I would have to agree with those who say that chard is an easy-to-grow and a low-maintenance vegetable. Once it sprouts and establish itself, it doesn’t need much care to reach the size at which you can start harvesting it.
However, you can still do a few things to ensure it grows quickly and healthy. Here’s how:
Since one chard seed is actually a seedball which contains several seeds, you are almost guaranteed to get an overcrowded patch or row once seeds germinate and plants come out of the ground. Unfortunately, you can’t leave them like that. It limits their growth and can cause premature bolting. It also reduces air flow in between the plants, which can result in various diseases, including leaf miner infestation.
Thinning solves these problems. Simply cut them off at the ground level with scissors to avoid disturbing the roots of the nearby plants and that’s it.
You can start soon after the plants come out of the ground. I do it gradually. First to two inches (five centimeters) apart, then to five inches (12 centimeters) apart, and finally to about nine inches (22 centimeters) apart.
The best thing about it is you can actually use the thinnings as your very first (and early) harvest!
Consistent watering is the key to good-tasting chard leaves. Your plants need to have enough water available at all times. Otherwise, the leaves become tough and their taste turns bitter and harsh.
If you live in an area where it rains often (once or twice per week), you don’t have to worry much about this. The nature does all the work for you and you can simply forget about it. However, if you’re not that lucky (most of us aren’t), you need to pay more attention to it…
The watering is especially important while chard is still young and tender. Dry spells in this time can slow down it’s growth to a great extent. They may even kill it, if they last longer. Plants in this stage of growth should get water every three to four days.
However, by the time the plant matures, it’s main (tap) root grows so long it can source water from great depths. You can reduce (but not stop!) watering at this point to once per week without any serious consequences…
Summer is a different story though. The plants need watering every two days during those when temperatures are high. Otherwise, they quickly become bitter tasting, wilt and may even die off if left in a wilted state for more than a day.
It’s best to avoid overhead watering or do the watering in the morning, so the foliage can dry off completely before the night. Otherwise the risk of Cercospora leaf spot increases.
Here is why I always try to mulch my chard plants as much as possible:
- It keeps the soil cool and moist, which is especially helpful during hot and dry summer days.
- It slows down the weeds and thus gives chard more space and more nutrients for it’s own growth.
- It adds organic matter to the soil and thus provides additional plant food for chard.
You can see that mulching can help your chard grow faster and bigger. You’d be fool not to take advantage of it. It’s simple and you can use anything from straw, untreated grass clippings, wood chips, disease-free plant remains, well-aged compost and even chard’s own leaves!
Remove the weeds…
Young and tender chard barely competes with early-season weeds. These plants take away resources like nutrients, water and light from the vegetable. They can slow down it’s growth tremendously, unless you pull them out, of course…
Some of the weeds are quite hardy. You need to be persistent and do it every now and then. And even then, they can come back again even stronger. Luckily, the bigger the chard gets, the easier it copes with weeds.
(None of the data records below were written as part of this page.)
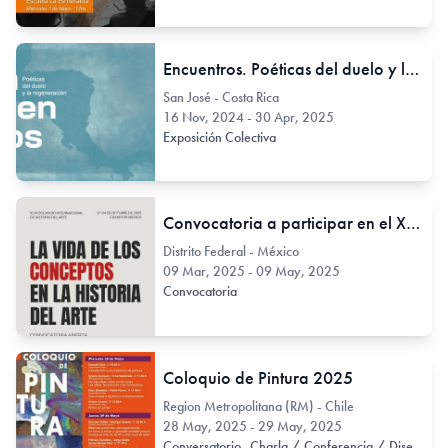
Encuentros. Poéticas del duelo y la regeneración
San José - Costa Rica
16 Nov, 2024 - 30 Apr, 2025
Exposición Colectiva
Convocatoria a participar en el XLIX Coloquio Internacional de Historia de Arte: "La vida de los conceptos en la Historia del Arte”
Distrito Federal - México
09 Mar, 2025 - 09 May, 2025
Convocatoria
Coloquio de Pintura 2025
Region Metropolitana (RM) - Chile
28 May, 2025 - 29 May, 2025
Conversatorio
Charla / Conferencia / Disertación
While pulling out the unwanted plants, be careful not to disturb the baby chard’s roots. Instead of pulling them out, use scissors and cut them off at ground level instead of pulling them out. This goes especially if the weeds are too close to the vegetable. You can also apply mulch, once the surrounding are weed-free and once chard gets a little bit bigger. It really does help keep the weeds in check.
Other things you can do…
There is more you can do during the time of growth to ensure yourself a good harvest:
- Remove yellow and brown leaves. They start to rot with time and can cause diseases, if you leave them on the plant.
- Remove plants that bolt. Chard is a biennial plant and sets seeds in it’s second growing season. However, too much stress (heat, freezing temperatures or water shortage), can force it to bolt much sooner. You should remove all the plants that develop flowering stalk in the first growing season. Their taste is too bitter to be eaten, but you can use them as a mulch or throw them on your composting pile.
- Transplant the overcrowded rows and patches. Chard rows and patches easily get overcrowded as the plants get bigger and bigger. Thinning is therefore a must. Instead of eating the thinnings, you can also transplant them to other spots of the garden where they have more space.
- Fertilize if necessary. If you didn’t incorporate enough organic matter into the soil before the season started, you may want to side dress or mulch your rows and patches with well aged compost, mixture of leaves and non-treated grass clippins or coffee grinds for instance. Or, if that’s not available to you, you can also buy liquid organic fertilizer and use that instead.
- Create protection for summer heat. Chard is tolerant to heat, but extremely high temperatures can put this vegetable under a lot of stress. Such weather slows down it’s growth speed, ruins it’s taste, causes bolting and may even kill it off. Shade can help prevent this, especially in the afternoon. One way to create shading is to plant bigger plants (such as tomatoes, peppers, sweet corn and sunflowers) nearby.